In Ducky Horror Picture Show, in which a convention of monsters show up, Ping Pong is a giant ape that climbs to the top of the tallest building in Duckburg, Scrooge’s Money Bin.
A popular television spoof was the segment ‘King Homer’ from The Simpsons episode “Treehouse of Horror III”, in which the story was retold featuring Simpsons characters, with Homer as Kong, Marge as Ann Darrow and Mr. Burns as the Carl Denham analogues. The spoof follows the plot of the 1933 film closely, however it ends with Marge marrying King Homer after he collapses in exhaustion, failing to climb beyond the first story of a tall building. The film was referenced again on The Simpsons in the episode “Monty Can’t Buy Me Love,” where Mr. Burns captures the Loch Ness Monster and brings him back to America to entertain an audience; however, instead of the Monster going berserk during its debut, Burns himself is startled by the flash photography and causes the carnage.
In the 2005 film Wallace & Gromit in The Curse of the Were-Rabbit, the giant were-rabbit grabs Lady Tottington and leaps onto a tall building.
Dav Pilkey also parodied the movie in the book Kat Kong.
‘Kitten Kong’ was a 1971 episode of the BBC comedy series The Goodies, in which a fluffy white kitten was enlarged to super-size. Some surprisingly good special effects enabled the kitten to destroy several famous landmarks, including St Paul’s Cathedral and the Post-Office Tower, before reverting to normal.
The film character was the inspiration for the 1981 video game Donkey Kong and subsequent spin-offs, in which the eponymous ape climbs a huge structure after kidnapping a woman, as in the film.
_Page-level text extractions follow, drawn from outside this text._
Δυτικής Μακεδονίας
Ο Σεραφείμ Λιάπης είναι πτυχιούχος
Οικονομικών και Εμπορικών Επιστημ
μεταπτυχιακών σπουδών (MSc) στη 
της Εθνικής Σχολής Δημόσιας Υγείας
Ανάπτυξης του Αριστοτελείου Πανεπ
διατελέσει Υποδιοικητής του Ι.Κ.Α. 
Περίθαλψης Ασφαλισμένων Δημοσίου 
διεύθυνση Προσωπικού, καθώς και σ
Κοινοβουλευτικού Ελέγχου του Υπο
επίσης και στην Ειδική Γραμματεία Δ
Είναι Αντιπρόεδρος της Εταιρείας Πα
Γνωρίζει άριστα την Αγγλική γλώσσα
Shigeru Miyamoto intended the name ‘Donkey Kong’ to mean “stubborn gorilla.” MCA/Universal attempted to sue Nintendo for copyright infringement when the game became a hit, but ended up paying Nintendo $1.8 million in damages instead when it was discovered that King Kong was in fact a public domain character, and that MCA knew it when they filed the lawsuit.
A King Kong game was produced by Tiger Games for the Atari 2600, sporting a blue casing. The game is somewhat rare.
The Rampage games by Atari/Midway also feature a King Kong wanna-be, named George, as well as a Godzilla wanna-be and other monsters.
King Kong 2: Ikari no Megaton Punch is a Famicom action/adventure games very loosely based on the 1986 movie King Kong Lives. This game was developed by Konami and it disregarded the human characters and other plot elements of the movie. King Kong was presented in a quest to save his female counterpart from the clutches of gigantic robots.
King Kong makes a special appearance as a playable character in Konami Wai Wai World (also known as Konami World). Interestingly, King Kong does not appear in his usual giant size but rather as a 10 foot tall gorilla. The story of the game mentions King Kong being shrunk down in size after being captured by an army of robots, which directly relates to the game King Kong 2: Ikari no Megaton Punch.
War of the Monsters is a 3D fighting game developed by Incognito Entertainment for Sony PlayStation 2 where the characters are various giant monsters inspired by films. One of the monsters is a giant ape named Congar, an obvious King Kong rip-off. It also features a Godzilla rip-off called Togera. A bonus mode will all also unlock a secret character named Metal Congar, an obvious reference to Mecha Kong.
Peter Jackson’s King Kong is a multi-platform video game based on the 2005 film developed and published by Ubisoft.